Admission to the museum is free, and all visitors are offered an individual and guided tour of the home and collections.
But the museum is not just a place for passive viewing of traditional arts. The Center for the Study of the Popular Arts of Mexico offers visitors the opportunity to become engaged in the creative process.
Cooking classes explore the culinary traditions of Mexico and Spain. Recently, participants learned to make Mole Negro, a traditional dish from the state of Oaxaca. On June 25, aspiring chefs will learn to make four varieties of "Salsas de Mexico". And in July, just in time for Santa Barbara's annual Old Spanish Days celebration, Chef Monica will prepare a traditional Spanish paella - with ingredients like ajo, chicharos, azafran, camarones - it will be an unforgettable, joyous evening of fellowship, food, and fun.
(I borrowed the photo from the Casa Dolores website.)
And this summer, special workshops are planned for children from ages 3 - 12. Classes will explore a variety of traditional Mexican arts and crafts: jewelry, paper flowers, painting, and traditional folklorico dancing. Classes will be bilingual, to help children learn and practice Spanish.
Whether you live in Santa Barbara, or are just visiting - you are cordially invited to partake of the Casa Dolores experience.
Check their website, and see if there is a class you might enjoy.

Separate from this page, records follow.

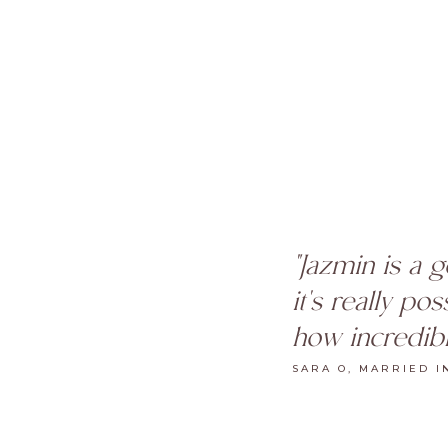
"Jazmin is a 
it's really po
how incredibl
SARA O, MARRIED I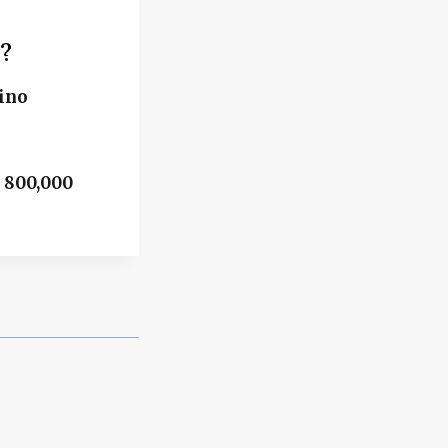
?
rino
h 800,000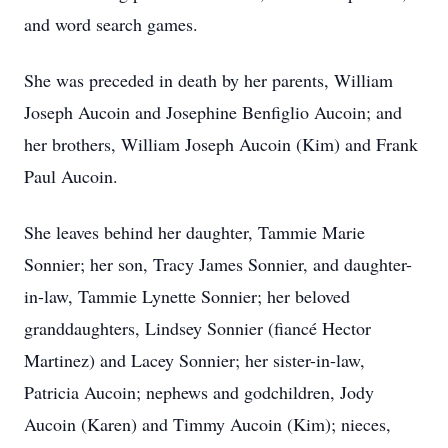
and word search games.
She was preceded in death by her parents, William
Joseph Aucoin and Josephine Benfiglio Aucoin; and
her brothers, William Joseph Aucoin (Kim) and Frank
Paul Aucoin.
She leaves behind her daughter, Tammie Marie
Sonnier; her son, Tracy James Sonnier, and daughter-
in-law, Tammie Lynette Sonnier; her beloved
granddaughters, Lindsey Sonnier (fiancé Hector
Martinez) and Lacey Sonnier; her sister-in-law,
Patricia Aucoin; nephews and godchildren, Jody
Aucoin (Karen) and Timmy Aucoin (Kim); nieces,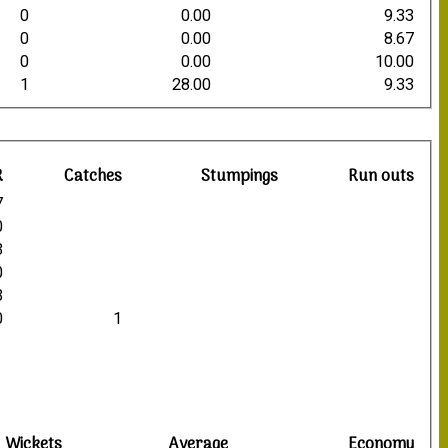
0
0.00
9.33
0
0.00
8.67
0
0.00
10.00
1
28.00
9.33
R
Catches
Stumpings
Run outs
7
0
3
0
3
0
1
Wickets
Average
Economy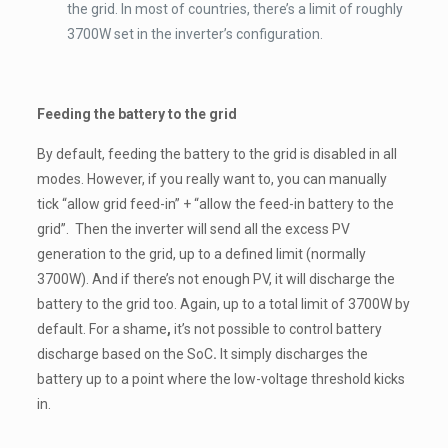
the grid. In most of countries, there’s a limit of roughly
3700W set in the inverter’s configuration.
Feeding the battery to the grid
By default, feeding the battery to the grid is disabled in all
modes. However, if you really want to, you can manually
tick “allow grid feed-in” + “allow the feed-in battery to the
grid”. Then the inverter will send all the excess PV
generation to the grid, up to a defined limit (normally
3700W). And if there’s not enough PV, it will discharge the
battery to the grid too. Again, up to a total limit of 3700W by
default.
For a shame
,
it’s not possible to control battery
discharge based on the SoC
.
It simply discharges the
battery up to a point where the low-voltage threshold kicks
in.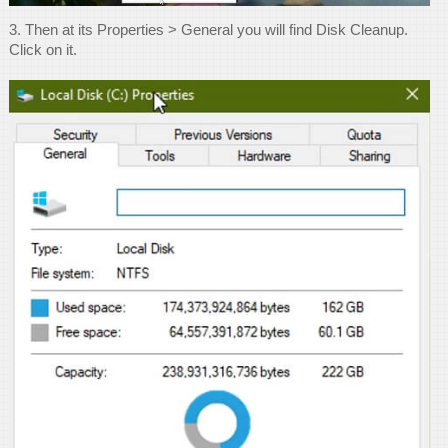
3. Then at its Properties > General you will find Disk Cleanup.
Click on it.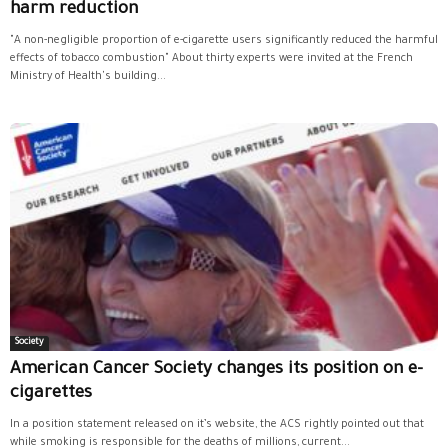
harm reduction
"A non-negligible proportion of e-cigarette users significantly reduced the harmful
effects of tobacco combustion" About thirty experts were invited at the French
Ministry of Health's building...
Society
American Cancer Society changes its position on e-
cigarettes
In a position statement released on it’s website, the ACS rightly pointed out that
while smoking is responsible for the deaths of millions, current...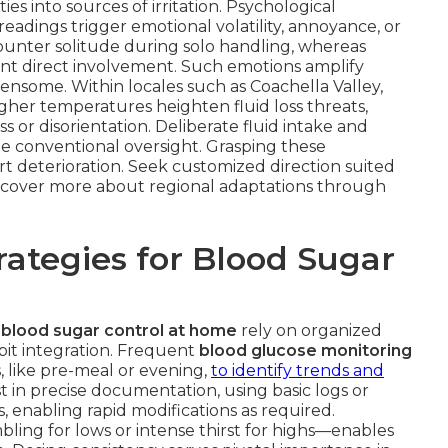
ies into sources of irritation. Psychological
readings trigger emotional volatility, annoyance, or
unter solitude during solo handling, whereas
ient direct involvement. Such emotions amplify
nsome. Within locales such as Coachella Valley,
igher temperatures heighten fluid loss threats,
 or disorientation. Deliberate fluid intake and
e conventional oversight. Grasping these
rt deterioration. Seek customized direction suited
Discover more about regional adaptations through
ategies for Blood Sugar
 blood sugar control at home
rely on organized
abit integration. Frequent
blood glucose monitoring
, like pre-meal or evening,
to identify trends and
 in precise documentation, using basic logs or
s, enabling rapid modifications as required.
bling for lows or intense thirst for highs—enables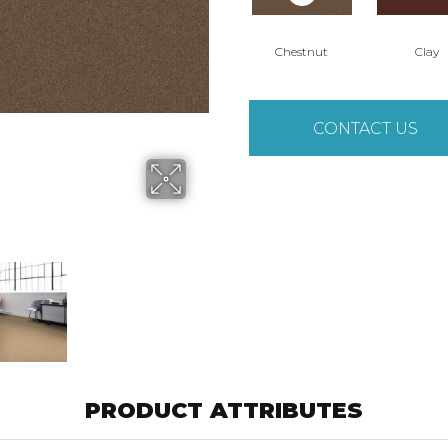
Chestnut
Clay
CONTACT US
PRODUCT ATTRIBUTES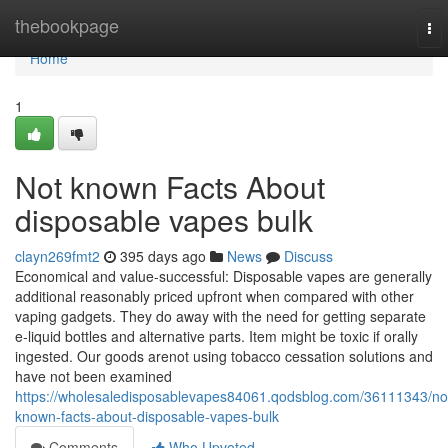
Home
thebookpage
To
nav
Home
1
Not known Facts About
disposable vapes bulk
clayn269fmt2
395 days ago
News
Discuss
Economical and value-successful: Disposable vapes are generally
additional reasonably priced upfront when compared with other
vaping gadgets. They do away with the need for getting separate
e-liquid bottles and alternative parts. Item might be toxic if orally
ingested. Our goods arenot using tobacco cessation solutions and
have not been examined
https://wholesaledisposablevapes84061.qodsblog.com/36111343/no
known-facts-about-disposable-vapes-bulk
Comments
Who Upvoted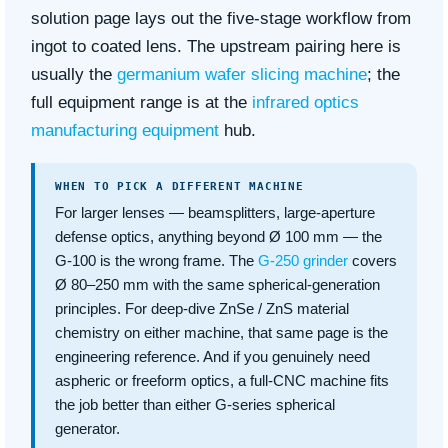
solution page lays out the five-stage workflow from
ingot to coated lens. The upstream pairing here is
usually the
germanium wafer slicing machine
; the
full equipment range is at the
infrared optics
manufacturing equipment
hub.
WHEN TO PICK A DIFFERENT MACHINE
For larger lenses — beamsplitters, large-aperture
defense optics, anything beyond Ø 100 mm — the
G-100 is the wrong frame. The
G-250 grinder
covers
Ø 80–250 mm with the same spherical-generation
principles. For deep-dive ZnSe / ZnS material
chemistry on either machine, that same page is the
engineering reference. And if you genuinely need
aspheric or freeform optics, a full-CNC machine fits
the job better than either G-series spherical
generator.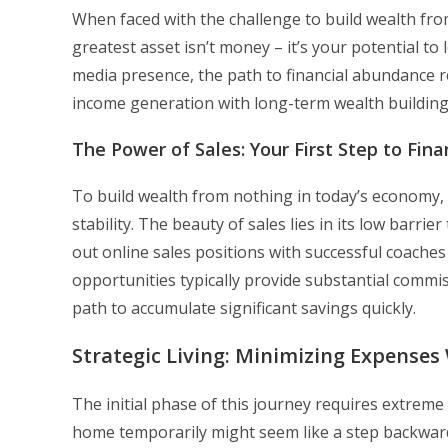
When faced with the challenge to build wealth from
greatest asset isn’t money – it’s your potential to
media presence, the path to financial abundance 
income generation with long-term wealth building
The Power of Sales: Your First Step to Fin
To build wealth from nothing in today’s economy, 
stability. The beauty of sales lies in its low barri
out online sales positions with successful coach
opportunities typically provide substantial commi
path to accumulate significant savings quickly.
Strategic Living: Minimizing Expense
The initial phase of this journey requires extreme
home temporarily might seem like a step backward,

Classes are offered as fundraisers, to enhance and maintain the collection and museum, and to expand into the future to include research and study opportunities. Or, become a member of this non-profit museum, or a benefactor - help to insure that this very special museum with over 6,000 items on display will remain a cultural and artistic resource for the community. It is the only one of its kind between Los Angeles and San Francisco.
Casa Dolores is located at 1023 Bath Street in Santa Barbara. The museum is open Tuesdays through Saturdays, from 1:00pm - 4:00pm. Admission is free.